El campo de refugiados de Kutupalong, asignado a los refugiados rohingyas que vinieron aquí huyendo a principios de la década de 1990, ha sido ampliado en todas las direcciones. Con una extensión de 1.200 hectáreas sobre un terreno anteriormente forestal, albergará a más de un millón de personas. Hay planes en curso para convencer a los refugiados rohingyas llegados en oleadas anteriores de que abandonen sus viviendas improvisadas y se trasladen a las laberínticas colinas donde se les ha asignado alojamiento. No hay acceso directo por carretera; las provisiones deben entregarse a pie.

Las condiciones meteorológicas son opresivas. El calor sofocante sólo cesa para dar paso a lluvias monzónicas o fuertes rachas de viento. La comunidad humanitaria se estremece de miedo al pensar en el futuro del campo con la llegada inminente de la temporada de ciclones, y en otros peligros que se ciernen sobre él. Un incendio en una tienda o el brote de una enfermedad se extendería por todo el campo con una virulencia difícil de controlar.

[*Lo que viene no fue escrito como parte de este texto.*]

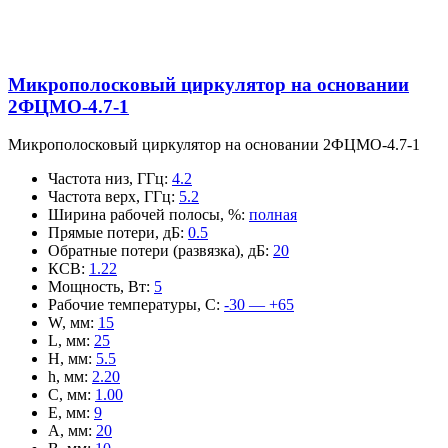
Микрополосковый циркулятор на основании
2ФЦМО-4.7-1
Микрополосковый циркулятор на основании 2ФЦМО-4.7-1
Частота низ, ГГц
:
4.2
Частота верх, ГГц
:
5.2
Ширина рабочей полосы, %
:
полная
Прямые потери, дБ
:
0.5
Обратные потери (развязка), дБ
:
20
КСВ
:
1.22
Мощность, Вт
:
5
Рабочие температуры, С
:
-30 — +65
W, мм
:
15
L, мм
:
25
H, мм
:
5.5
h, мм
:
2.20
C, мм
:
1.00
E, мм
:
9
A, мм
:
20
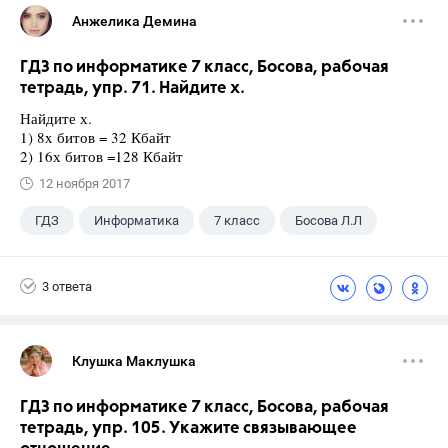
Анжелика Демина
ГДЗ по информатике 7 класс, Босова, рабочая
тетрадь, упр. 71. Найдите х.
Найдите х.
1) 8x битов = 32 Кбайт
2) 16х битов =128 Кбайт
12 ноября 2017
ГДЗ
Информатика
7 класс
Босова Л.Л
3 ответа
Клушка Маклушка
ГДЗ по информатике 7 класс, Босова, рабочая
тетрадь, упр. 105. Укажите связывающее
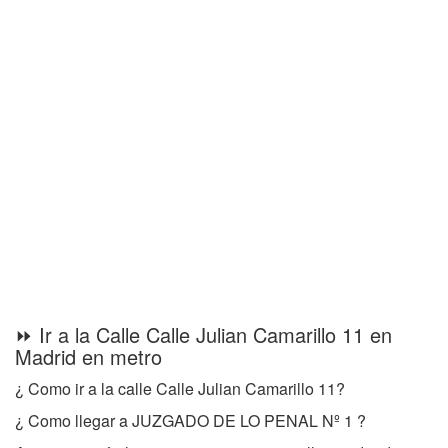
⏩ Ir a la Calle Calle Julian Camarillo 11 en
Madrid en metro
¿ Como ir a la calle Calle Julian Camarillo 11?
¿ Como llegar a JUZGADO DE LO PENAL Nº 1 ?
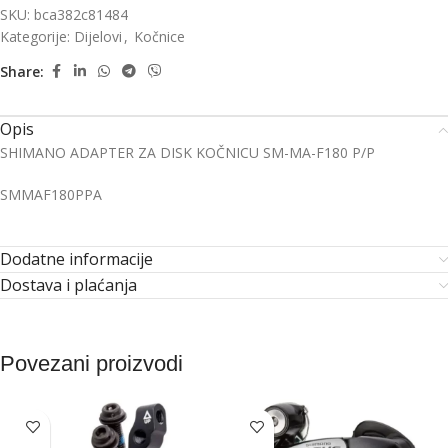
SKU:
bca382c81484
Kategorije:
Dijelovi
,
Kočnice
Share:
Opis
SHIMANO ADAPTER ZA DISK KOČNICU SM-MA-F180 P/P
SMMAF180PPA
Dodatne informacije
Dostava i plaćanja
Povezani proizvodi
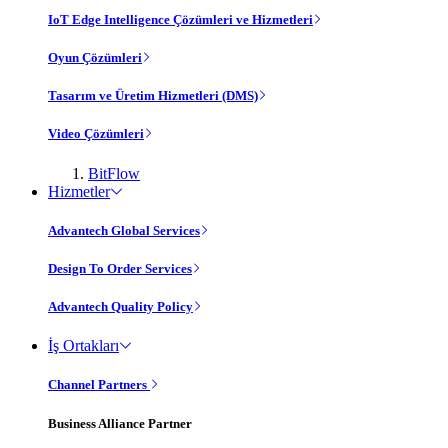
IoT Edge Intelligence Çözümleri ve Hizmetleri
Oyun Çözümleri
Tasarım ve Üretim Hizmetleri (DMS)
Video Çözümleri
BitFlow
Hizmetler
Advantech Global Services
Design To Order Services
Advantech Quality Policy
İş Ortakları
Channel Partners
Business Alliance Partner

Médicos Sin Fronteras ha definido las condiciones del campo como “bomba de relojería”. El gobierno sigue planteándose la descabellada idea de trasladar a los refugiados rohingyas fuera del territorio continental, a dos islas de sedimento deshabitadas e inhabitables que prácticamente acaban de hacerse visibles. Mientras, bandas delictivas, tratantes de seres humanos, grupos armados y otras personas que se aprovechan de la miseria son una amenaza constante.

Todos los refugiados con los que hablé me dijeron que querían volver a casa, pero no antes de que se instalara la paz, o shanti. No será suficiente para que cese la violencia. El arraigado y cruel sistema de discriminación y segregación que fue la causa original de su extrema vulnerabilidad debe ser desarticulado; los rohingyas no pueden vivir temiendo que se produzca otra ola de violencia que los obligue de nuevo a cruzar la frontera, condenados a su trágica condición de gente indeseada a perpetuidad.

Para ello se debe obligar a las fuerzas armadas de Myanmar a rendir cuentas, y es preciso ayudar al gobierno de Bangladesh con su sobrecarga de responsabilidad. No es una crisis que vaya a desaparecer en breve y, si no hay una respuesta global decidida y a largo plazo, aún podría empeorar. La terrible situación de los rohingyas es una prueba: un momento que requiere de la comunidad internacional una demostración de que las palabras “nunca más” todavía significan algo.